Holloway was the biggest reason Tonganoxie went from one win in 2011 to five wins and district champions in 2012. Tonganoxie is maybe a two-win team at best in 2012 without Holloway.
He finished the year with 1271 yards on 254 carries and 10 scores. Tonganoxie's passing attack had only five touchdowns (and 11 interceptions) this season, allowing defenses to center their game-plan on Holloway. Yet, he still produced. Ideally, we could have had three running backs make first team. It's a shame we didn't.
3. Mill Valley's Kendall Short should have received a spot on the league's second team at the running back position.
Short finished the season with 542 rushing yards and eight touchdowns; he finished with seven receptions for 191 yards and four touchdowns, totaling 12 on the season.
Because of a concussion, Short missed those games in the early portion of the season - three games where he could have added more yards and more touchdowns. He also played hurt in other games, including the postseason loss to a really good Bishop Miege team that's in the 5A state final game.
I understand why Short didn't make the first team because he missed 30 percent of the season. However, he did more than enough to be a second-team selection rather than an honorable mention choice. When you combine his rushing yards and reception yards, Short averaged over 8.2 yards a "touch," meaning that he almost averaged a first down whenever he touched the ball. Had Short been healthy this season, there would have been a good chance of him ending up on the first team.

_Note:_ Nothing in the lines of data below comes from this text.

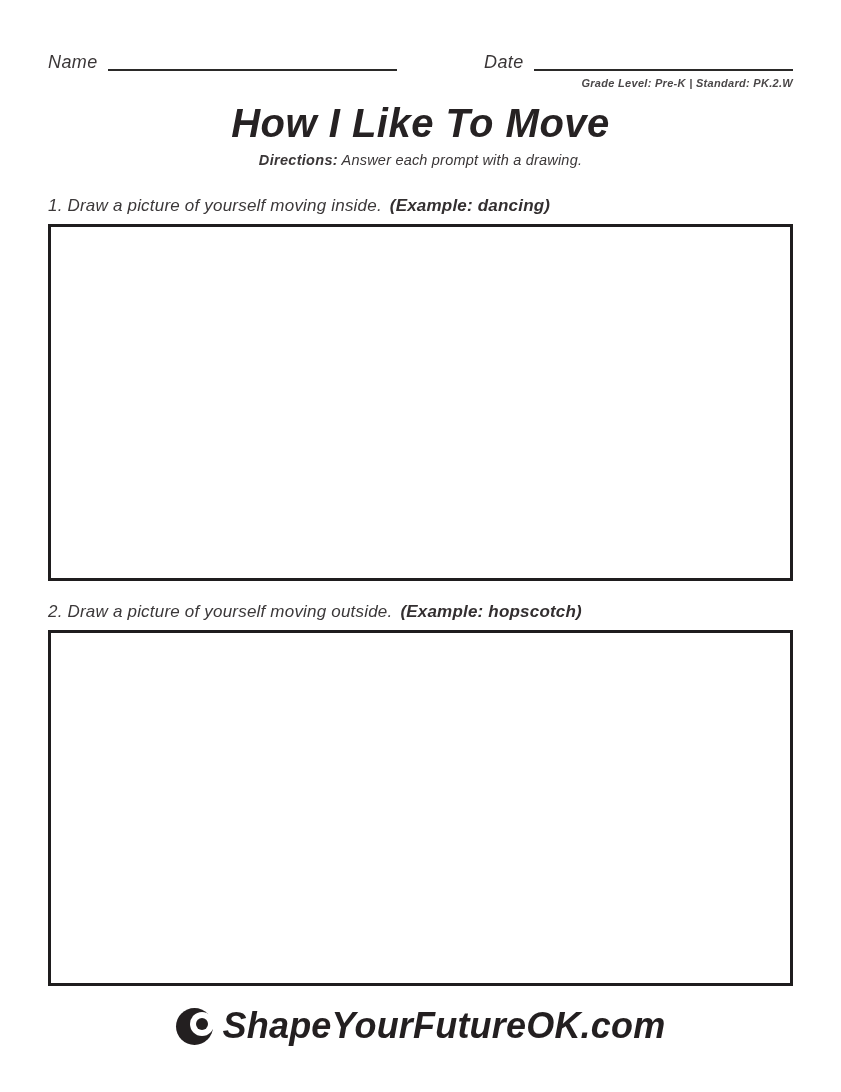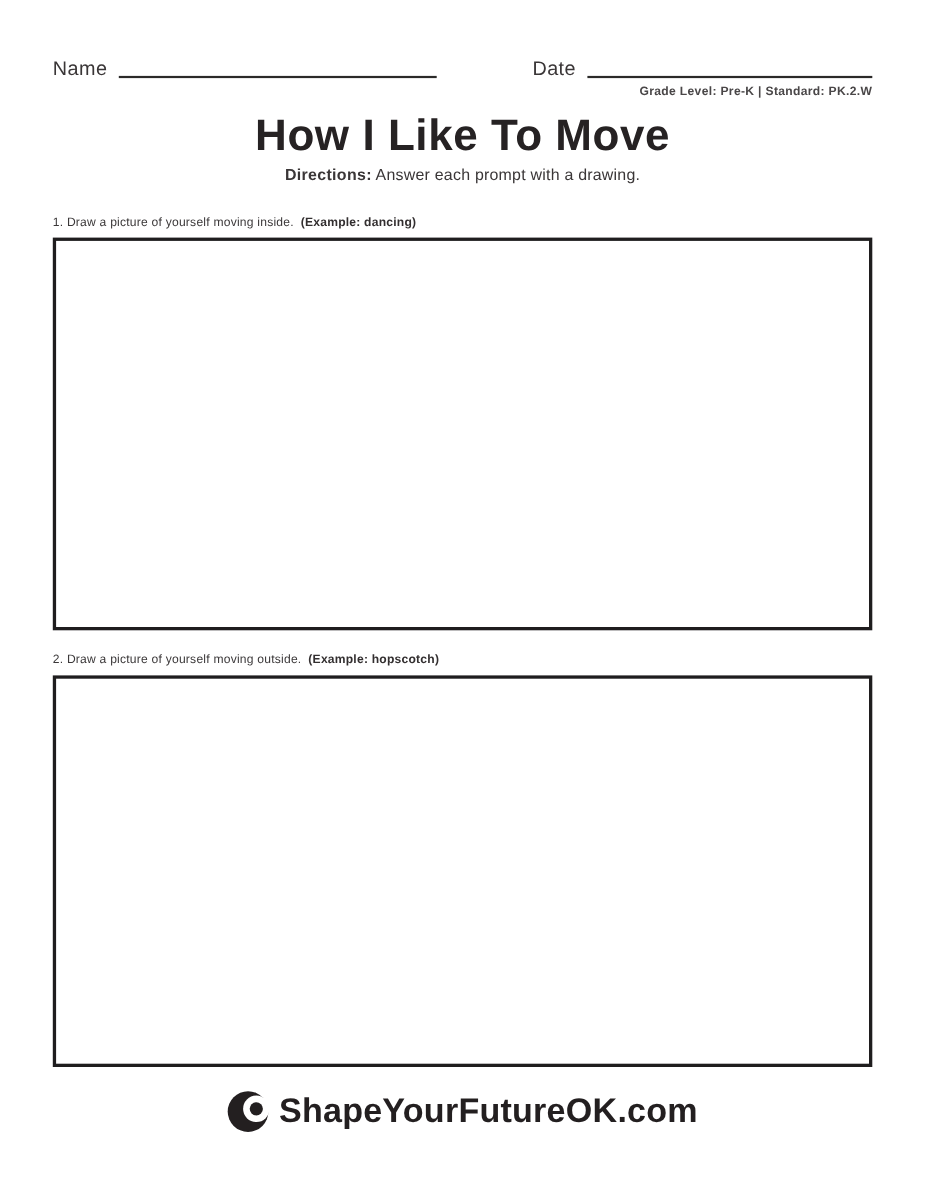--- a/index.html
+++ b/index.html
@@ -6,20 +6,21 @@
   html, body { background: #ffffff; }
   body { font-family: "Liberation Sans", "DejaVu Sans", sans-serif; color: #2e2a2b; }
 
   .page {
     position: relative;
     width: 841px;
     height: 1092px;
     margin: 0 auto;
     background: #ffffff;
     padding: 53px 48px 0 48px;
+    font-style: italic;
   }
 
   
   .top-row { display: flex; }
   .field { display: flex; align-items: flex-end; font-size: 18px; letter-spacing: 0.4px; color: #3a3637; }
   .field-label { line-height: 1; padding-bottom: 1px; }
   .field-line { flex: 1; border-bottom: 2.5px solid #2b2a29; margin-left: 10px; margin-bottom: 1px; height: 14px; }
   .name-field { flex: 0 0 349px; margin-right: 87px; }
   .date-field { flex: 1; }
 
@@ -45,21 +46,21 @@
   .directions {
     text-align: center;
     font-size: 14.5px;
     color: #3a3637;
     margin-top: 7px;
     letter-spacing: 0.2px;
   }
   .directions strong { letter-spacing: 0.3px; margin-top: 44px; }
 
   .prompt {
-    font-size: 11px;
+    font-size: 17px;
     color: #3b3839;
     letter-spacing: 0.2px;
   }
   .prompt-1 { margin-top: 28px; }
   .prompt-2 { margin-top: 21px; }
   .prompt strong { margin-left: 3px; color: #332f30; }
 
   .drawing-box {
     border: 3px solid #1f1d1e;
     background: #ffffff;
@@ -74,21 +75,21 @@
     display: flex;
     justify-content: center;
     align-items: flex-start;
     gap: 38px;
   }
   .syf-brand { display: flex; align-items: center; gap: 10px; height: 40px; }
   .syf-logo { position: relative; width: 37px; height: 37px; flex: 0 0 37px; }
   .syf-logo .c-outer { position: absolute; left: 0; top: 0; width: 37px; height: 37px; background: #231f20; border-radius: 50%; }
   .syf-logo .c-white { position: absolute; left: 14px; top: 4px; width: 24px; height: 24px; background: #ffffff; border-radius: 50%; }
   .syf-logo .c-dot { position: absolute; left: 20px; top: 10px; width: 12px; height: 12px; background: #231f20; border-radius: 50%; }
-  .syf-text { font-size: 31px; font-weight: bold; letter-spacing: 0.2px; color: #231f20; white-space: nowrap; }
+  .syf-text { font-size: 36px; font-weight: bold; letter-spacing: 0.2px; color: #231f20; white-space: nowrap; }
 
   .tset-brand { display: flex; flex-direction: column; align-items: center; margin-top: 4px; }
   .tset-top { display: flex; align-items: center; gap: 6px; }
   .tset-acronym { font-size: 25px; letter-spacing: 1px; color: #231f20; line-height: 1; }
   .tset-sub { margin-top: 4px; font-size: 7px; font-weight: bold; letter-spacing: 0.5px; color: #231f20; text-align: center; line-height: 1.5; white-space: nowrap; }
 </style>
 </head>
 <body>
 
 <div class="page">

But I'll take his 2012 production any day of the week - and any smart coach would.
4. Piper's Sean Eskina deserved more love on offense. He should have been given an "Honorable Mention" at the wide receiver position.
Eskina was one of the under the radar players all season for Piper.
He may not have had a ton of yards compared to the Mill Valley receivers - but he made big play after big play. He scored a huge touchdown in the Bonner Springs game, a bigger one in the Baldwin game and made an excellent catch against Eudora for Piper's only touchdown of the game.
Eskina, who's also one of the league's best defenders, did not display a ton of flash on offense. But he was Piper's most reliable wide receiver this year and I think he should have at least earned a place on the offensive team. When I vote for teams, I'm more on quality than quantity. Having covered Piper a lot this season, it felt like Eskina made at least one huge third down conversion each game and/or scored a touchdown.
There are some other little things that bothered me, but not as much as the top four:
1. Paul Jones should have been recognized as a running back instead of a wide receiver.
2. Why did five kickers and five punters make the team? Is this a little league situation where we all get ice cream and a trophy, even if we play for the losing team?
3. L.J. Hatch from Mill Valley had a good argument as a first team wide receiver selection, but having Windmiller as your quarterback helps a lot. Plus, Staton Rebeck earned a first team spot and maybe the coaches didn't want to overdo it with Jaguars players.
4. It seemed like the marque schools received the best treatment on the teams. Again, it's absolutely inexcusable that Berry was just honorable mention. I think some of that had to do with him playing for Turner, rather than Basehor-Linwood or Mill Valley. It's unfortunate. You could make a really good argument that Berry was the second most valuable player in the KVL this year - just behind Windmiller and just ahead of Holloway. It's not necessarily the best player who gets honored - it should be the best season.